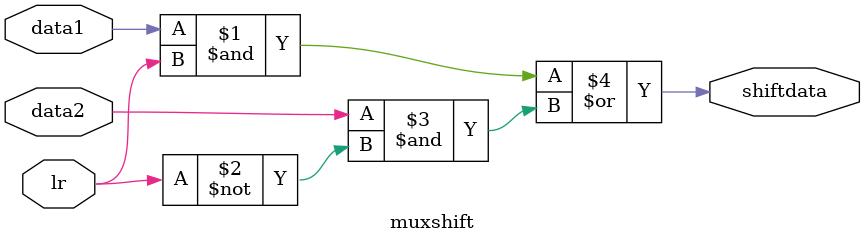
<source format=v>
`timescale 1ns / 1ps


module muxshift(
input data1, data2, lr ,
output shiftdata
    );

   assign shiftdata = data1&lr|data2&~lr;

endmodule
</source>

================================

- What to produce -
Give the count of lines in the listing that hold the word "shiftdata", with no other text.

- Written answer -
2